The problem - Scan the material and copy out each line where the word "voice" occurs.

Task inputs -

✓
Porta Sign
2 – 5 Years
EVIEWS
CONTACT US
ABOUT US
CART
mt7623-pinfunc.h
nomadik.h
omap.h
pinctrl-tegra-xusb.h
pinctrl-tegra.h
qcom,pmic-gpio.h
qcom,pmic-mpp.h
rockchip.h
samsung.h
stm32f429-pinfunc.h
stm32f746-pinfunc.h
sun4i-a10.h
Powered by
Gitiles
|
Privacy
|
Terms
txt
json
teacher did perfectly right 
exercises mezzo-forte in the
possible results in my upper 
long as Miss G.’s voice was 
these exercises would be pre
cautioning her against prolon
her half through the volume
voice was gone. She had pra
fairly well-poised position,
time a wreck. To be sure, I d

* * *

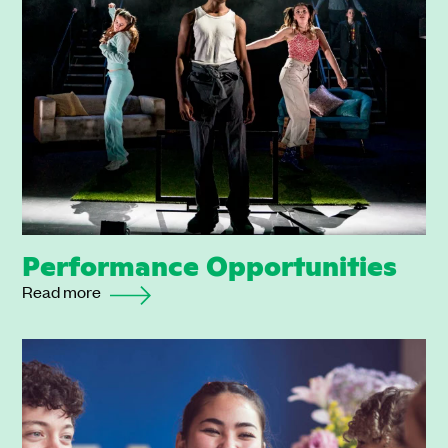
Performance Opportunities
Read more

Completed exercise -
long as Miss G.’s voice was 
voice was gone. She had pra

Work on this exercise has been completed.